Extracted page text data:
- Opening Delimiter -

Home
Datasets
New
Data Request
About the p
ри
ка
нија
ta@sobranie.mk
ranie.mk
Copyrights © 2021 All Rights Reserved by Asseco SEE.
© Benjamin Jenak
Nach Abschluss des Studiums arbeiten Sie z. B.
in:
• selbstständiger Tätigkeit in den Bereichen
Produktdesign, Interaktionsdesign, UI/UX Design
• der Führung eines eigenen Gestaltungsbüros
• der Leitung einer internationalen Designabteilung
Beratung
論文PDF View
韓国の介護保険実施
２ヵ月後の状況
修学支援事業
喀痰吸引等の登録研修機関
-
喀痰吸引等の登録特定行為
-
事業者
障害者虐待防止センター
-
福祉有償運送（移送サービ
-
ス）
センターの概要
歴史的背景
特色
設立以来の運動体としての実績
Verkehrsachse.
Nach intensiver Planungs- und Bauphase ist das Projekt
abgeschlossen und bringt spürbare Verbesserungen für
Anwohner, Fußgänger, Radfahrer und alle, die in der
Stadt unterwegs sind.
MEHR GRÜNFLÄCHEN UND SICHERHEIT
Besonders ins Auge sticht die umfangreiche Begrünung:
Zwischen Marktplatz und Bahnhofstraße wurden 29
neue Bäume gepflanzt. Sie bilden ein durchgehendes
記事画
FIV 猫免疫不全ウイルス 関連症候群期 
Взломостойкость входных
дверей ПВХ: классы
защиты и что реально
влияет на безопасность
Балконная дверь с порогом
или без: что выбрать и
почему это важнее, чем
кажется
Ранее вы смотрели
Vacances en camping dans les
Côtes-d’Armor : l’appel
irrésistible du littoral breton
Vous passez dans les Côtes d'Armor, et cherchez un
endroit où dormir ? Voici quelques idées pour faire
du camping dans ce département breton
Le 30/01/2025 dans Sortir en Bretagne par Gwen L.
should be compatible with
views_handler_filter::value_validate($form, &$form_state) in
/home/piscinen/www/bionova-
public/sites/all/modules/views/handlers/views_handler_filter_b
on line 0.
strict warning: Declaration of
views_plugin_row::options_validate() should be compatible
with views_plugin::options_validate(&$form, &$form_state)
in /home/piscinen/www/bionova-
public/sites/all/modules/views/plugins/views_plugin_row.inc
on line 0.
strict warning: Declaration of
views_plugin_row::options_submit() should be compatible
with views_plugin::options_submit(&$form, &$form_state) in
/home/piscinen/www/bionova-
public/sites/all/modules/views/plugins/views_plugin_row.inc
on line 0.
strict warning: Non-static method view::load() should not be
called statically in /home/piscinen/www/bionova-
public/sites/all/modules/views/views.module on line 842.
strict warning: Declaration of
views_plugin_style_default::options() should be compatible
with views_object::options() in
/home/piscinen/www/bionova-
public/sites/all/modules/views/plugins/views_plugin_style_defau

- Closing Delimiter -

## TASK DETAILS
Identify every line in the entries above that contains the word "camping", and copy each of those lines in full.

## EXERCISE OUTPUT
Vacances en camping dans les
du camping dans ce département breton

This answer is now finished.